Ketua DPR Puan Maharani ikut menyoroti fenomena tersebut. Baginya, gelombang sekolah kosong murid ini menjadi peringatan serius bagi pemerintah untuk mengevaluasi kembali layanan pendidikan dasar di berbagai daerah.
“Munculnya sejumlah sekolah dasar negeri yang tidak memperoleh siswa baru di berbagai daerah harus menjadi alarm bagi Pemerintah untuk mengevaluasi kembali peta layanan pendidikan dasar nasional,” kata Puan, Rabu (15/7).
Beberapa alasan terjadinya krisis murid disebut-sebut lantaran menurunnya jumlah anak usia sekolah dan bergesernya preferensi masyarakat dalam memilih sekolah.
Terkait informasi itu, Puan meminta pemerintah melakukan pengecekam dam kajian lebih mendalam.

§ DAFTAR ENTRI:
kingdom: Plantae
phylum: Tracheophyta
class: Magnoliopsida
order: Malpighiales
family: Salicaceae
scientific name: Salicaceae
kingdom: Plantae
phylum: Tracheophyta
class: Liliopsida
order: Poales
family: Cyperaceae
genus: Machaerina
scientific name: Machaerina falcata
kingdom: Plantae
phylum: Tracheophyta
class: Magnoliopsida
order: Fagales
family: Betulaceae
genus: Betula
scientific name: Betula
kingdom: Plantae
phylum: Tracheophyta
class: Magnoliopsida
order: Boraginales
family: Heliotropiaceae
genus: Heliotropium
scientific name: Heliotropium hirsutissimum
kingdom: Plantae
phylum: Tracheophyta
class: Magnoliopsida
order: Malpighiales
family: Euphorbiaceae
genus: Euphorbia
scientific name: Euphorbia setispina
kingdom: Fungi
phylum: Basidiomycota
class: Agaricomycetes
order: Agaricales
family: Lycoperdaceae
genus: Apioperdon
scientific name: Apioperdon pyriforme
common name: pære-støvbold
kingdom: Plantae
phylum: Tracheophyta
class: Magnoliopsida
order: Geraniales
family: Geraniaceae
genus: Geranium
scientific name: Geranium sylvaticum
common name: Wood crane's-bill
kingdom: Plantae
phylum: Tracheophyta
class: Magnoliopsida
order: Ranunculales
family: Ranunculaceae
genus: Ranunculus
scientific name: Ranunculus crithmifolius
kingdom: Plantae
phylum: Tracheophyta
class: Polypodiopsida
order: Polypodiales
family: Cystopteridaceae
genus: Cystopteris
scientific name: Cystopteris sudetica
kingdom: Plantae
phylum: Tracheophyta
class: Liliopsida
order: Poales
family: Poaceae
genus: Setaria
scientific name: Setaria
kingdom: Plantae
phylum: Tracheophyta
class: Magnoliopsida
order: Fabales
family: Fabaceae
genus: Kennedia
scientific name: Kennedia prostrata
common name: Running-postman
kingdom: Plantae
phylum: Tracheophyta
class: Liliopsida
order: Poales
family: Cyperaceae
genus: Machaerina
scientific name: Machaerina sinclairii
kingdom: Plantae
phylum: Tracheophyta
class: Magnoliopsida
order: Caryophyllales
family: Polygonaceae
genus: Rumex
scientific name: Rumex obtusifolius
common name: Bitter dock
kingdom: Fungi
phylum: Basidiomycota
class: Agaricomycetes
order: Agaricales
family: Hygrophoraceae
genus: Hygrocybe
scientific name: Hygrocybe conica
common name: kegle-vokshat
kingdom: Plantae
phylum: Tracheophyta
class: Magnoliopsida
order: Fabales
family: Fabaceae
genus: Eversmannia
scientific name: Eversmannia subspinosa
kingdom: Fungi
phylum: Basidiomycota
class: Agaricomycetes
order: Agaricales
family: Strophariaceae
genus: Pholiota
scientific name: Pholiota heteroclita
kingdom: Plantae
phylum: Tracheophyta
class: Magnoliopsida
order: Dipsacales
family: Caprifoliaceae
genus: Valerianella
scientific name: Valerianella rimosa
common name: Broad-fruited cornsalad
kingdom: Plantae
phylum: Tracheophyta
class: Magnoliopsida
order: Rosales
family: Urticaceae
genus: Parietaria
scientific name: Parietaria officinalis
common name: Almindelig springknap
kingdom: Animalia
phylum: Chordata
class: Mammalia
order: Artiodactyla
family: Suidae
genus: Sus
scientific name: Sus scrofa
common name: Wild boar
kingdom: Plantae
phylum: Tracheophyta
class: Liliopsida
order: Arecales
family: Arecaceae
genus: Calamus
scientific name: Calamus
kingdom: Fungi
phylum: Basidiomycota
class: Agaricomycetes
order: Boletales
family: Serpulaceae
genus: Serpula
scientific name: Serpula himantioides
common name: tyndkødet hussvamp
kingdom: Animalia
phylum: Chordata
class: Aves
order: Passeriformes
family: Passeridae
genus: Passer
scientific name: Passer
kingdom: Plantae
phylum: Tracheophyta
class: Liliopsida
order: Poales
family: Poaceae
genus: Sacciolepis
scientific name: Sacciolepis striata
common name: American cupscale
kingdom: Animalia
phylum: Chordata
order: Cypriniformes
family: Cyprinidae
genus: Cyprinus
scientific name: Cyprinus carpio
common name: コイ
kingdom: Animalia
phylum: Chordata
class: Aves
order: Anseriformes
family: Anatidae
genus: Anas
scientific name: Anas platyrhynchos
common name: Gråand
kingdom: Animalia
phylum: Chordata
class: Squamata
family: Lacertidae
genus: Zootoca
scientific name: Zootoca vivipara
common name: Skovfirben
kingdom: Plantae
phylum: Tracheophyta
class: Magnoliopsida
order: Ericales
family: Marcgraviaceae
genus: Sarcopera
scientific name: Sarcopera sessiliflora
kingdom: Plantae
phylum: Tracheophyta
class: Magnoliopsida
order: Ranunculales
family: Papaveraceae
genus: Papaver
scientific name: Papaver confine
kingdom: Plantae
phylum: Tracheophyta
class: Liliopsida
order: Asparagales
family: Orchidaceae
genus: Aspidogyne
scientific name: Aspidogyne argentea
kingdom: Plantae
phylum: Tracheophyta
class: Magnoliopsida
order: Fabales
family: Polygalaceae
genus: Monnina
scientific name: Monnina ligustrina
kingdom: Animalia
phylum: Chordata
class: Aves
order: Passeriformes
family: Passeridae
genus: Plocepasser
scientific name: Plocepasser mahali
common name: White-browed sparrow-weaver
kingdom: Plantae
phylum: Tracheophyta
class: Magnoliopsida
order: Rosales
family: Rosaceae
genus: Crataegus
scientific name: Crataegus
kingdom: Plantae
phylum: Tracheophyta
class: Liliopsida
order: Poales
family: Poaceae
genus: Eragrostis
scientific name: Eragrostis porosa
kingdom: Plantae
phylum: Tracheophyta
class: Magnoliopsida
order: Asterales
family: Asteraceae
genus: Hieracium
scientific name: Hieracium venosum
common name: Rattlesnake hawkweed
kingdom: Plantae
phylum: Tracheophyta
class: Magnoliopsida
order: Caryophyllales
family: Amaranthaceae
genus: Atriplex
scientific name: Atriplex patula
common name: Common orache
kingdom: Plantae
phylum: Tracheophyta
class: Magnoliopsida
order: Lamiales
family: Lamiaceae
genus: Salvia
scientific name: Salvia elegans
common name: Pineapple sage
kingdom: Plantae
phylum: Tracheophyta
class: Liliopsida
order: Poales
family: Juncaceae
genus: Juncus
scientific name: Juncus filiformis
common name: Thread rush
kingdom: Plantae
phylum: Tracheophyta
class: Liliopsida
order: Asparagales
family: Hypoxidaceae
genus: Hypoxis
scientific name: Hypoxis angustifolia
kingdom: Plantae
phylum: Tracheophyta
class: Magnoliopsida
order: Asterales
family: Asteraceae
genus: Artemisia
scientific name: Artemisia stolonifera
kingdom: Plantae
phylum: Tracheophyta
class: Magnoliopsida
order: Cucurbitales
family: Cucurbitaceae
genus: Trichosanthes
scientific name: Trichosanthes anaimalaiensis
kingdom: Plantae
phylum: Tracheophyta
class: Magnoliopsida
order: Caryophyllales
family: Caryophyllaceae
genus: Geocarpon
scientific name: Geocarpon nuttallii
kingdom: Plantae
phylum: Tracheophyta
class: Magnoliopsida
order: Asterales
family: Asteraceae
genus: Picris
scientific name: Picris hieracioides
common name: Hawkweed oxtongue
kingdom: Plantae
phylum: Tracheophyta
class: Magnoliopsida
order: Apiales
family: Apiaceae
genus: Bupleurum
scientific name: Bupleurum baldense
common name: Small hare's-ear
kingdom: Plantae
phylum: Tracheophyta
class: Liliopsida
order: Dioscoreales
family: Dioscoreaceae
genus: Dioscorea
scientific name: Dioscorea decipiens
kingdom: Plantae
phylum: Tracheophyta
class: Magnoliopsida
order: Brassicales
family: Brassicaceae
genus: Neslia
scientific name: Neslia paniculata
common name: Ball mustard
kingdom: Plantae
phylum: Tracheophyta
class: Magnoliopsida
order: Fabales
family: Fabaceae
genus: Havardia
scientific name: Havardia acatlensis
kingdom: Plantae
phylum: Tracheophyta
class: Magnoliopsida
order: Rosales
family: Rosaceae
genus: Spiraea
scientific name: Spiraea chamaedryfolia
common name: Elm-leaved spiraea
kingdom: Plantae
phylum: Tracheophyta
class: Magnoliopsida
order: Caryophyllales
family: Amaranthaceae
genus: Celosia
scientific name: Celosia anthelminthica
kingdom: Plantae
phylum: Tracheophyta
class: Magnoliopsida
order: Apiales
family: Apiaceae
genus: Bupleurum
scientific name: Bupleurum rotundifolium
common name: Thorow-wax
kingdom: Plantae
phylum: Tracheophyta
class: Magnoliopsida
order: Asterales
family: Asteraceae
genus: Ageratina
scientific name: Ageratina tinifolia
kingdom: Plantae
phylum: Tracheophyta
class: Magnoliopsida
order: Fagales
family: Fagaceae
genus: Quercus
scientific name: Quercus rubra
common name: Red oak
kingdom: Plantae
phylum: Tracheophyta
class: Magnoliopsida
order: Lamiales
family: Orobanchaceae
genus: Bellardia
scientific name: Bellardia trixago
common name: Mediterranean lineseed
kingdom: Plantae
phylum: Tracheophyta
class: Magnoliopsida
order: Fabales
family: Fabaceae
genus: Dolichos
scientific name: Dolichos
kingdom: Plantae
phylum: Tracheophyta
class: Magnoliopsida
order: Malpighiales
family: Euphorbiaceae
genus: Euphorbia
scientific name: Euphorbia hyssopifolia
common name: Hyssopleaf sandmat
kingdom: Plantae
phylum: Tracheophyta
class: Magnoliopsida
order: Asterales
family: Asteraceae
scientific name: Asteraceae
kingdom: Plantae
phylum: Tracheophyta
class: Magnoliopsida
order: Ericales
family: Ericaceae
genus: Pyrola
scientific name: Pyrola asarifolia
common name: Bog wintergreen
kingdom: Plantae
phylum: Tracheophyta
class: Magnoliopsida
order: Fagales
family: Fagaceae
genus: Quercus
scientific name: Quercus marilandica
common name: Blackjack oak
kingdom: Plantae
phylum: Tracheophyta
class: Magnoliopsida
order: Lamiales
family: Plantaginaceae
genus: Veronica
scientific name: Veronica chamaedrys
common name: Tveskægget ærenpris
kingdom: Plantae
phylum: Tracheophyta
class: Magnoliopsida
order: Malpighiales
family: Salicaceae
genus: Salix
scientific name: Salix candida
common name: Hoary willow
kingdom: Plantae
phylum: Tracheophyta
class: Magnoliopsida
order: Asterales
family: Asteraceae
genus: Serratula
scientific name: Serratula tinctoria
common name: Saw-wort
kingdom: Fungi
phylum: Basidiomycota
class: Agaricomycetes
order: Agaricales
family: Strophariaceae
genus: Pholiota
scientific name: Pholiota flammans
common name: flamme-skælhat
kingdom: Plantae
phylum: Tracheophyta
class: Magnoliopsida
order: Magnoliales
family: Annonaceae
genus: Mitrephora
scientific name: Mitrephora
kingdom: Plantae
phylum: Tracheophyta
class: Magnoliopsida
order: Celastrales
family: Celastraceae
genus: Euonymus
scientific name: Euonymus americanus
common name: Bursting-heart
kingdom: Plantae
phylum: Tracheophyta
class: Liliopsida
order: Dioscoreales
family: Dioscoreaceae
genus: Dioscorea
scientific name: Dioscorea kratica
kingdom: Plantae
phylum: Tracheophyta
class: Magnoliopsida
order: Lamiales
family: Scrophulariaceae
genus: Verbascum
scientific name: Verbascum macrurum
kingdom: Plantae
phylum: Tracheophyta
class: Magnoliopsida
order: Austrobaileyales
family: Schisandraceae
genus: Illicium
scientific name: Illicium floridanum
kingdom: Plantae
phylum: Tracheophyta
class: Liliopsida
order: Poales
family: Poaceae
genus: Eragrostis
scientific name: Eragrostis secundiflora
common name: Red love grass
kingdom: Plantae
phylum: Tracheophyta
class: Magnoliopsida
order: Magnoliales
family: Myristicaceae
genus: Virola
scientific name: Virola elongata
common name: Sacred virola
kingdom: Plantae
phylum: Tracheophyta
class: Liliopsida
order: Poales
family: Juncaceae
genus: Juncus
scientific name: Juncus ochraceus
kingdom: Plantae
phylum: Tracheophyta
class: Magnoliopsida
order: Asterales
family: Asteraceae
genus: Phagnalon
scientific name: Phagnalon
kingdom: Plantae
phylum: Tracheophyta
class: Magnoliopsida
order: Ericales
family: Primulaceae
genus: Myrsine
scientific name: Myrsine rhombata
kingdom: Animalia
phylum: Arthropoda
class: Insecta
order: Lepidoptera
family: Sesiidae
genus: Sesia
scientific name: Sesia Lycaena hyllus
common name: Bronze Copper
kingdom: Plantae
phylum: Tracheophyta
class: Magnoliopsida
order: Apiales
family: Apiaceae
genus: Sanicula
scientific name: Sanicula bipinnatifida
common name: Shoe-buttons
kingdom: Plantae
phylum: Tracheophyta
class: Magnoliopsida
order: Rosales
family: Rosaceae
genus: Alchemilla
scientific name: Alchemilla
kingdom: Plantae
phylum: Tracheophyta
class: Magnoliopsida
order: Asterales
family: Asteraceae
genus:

§ PERINTAH TUGAS:
Dalam bacaan tentang sekolah dasar yang kekurangan murid, apa yang menurut Puan Maharani harus menjadi alarm bagi Pemerintah?

§ JAWABAN ANDA:
Munculnya sejumlah sekolah dasar negeri yang tidak memperoleh siswa baru di berbagai daerah.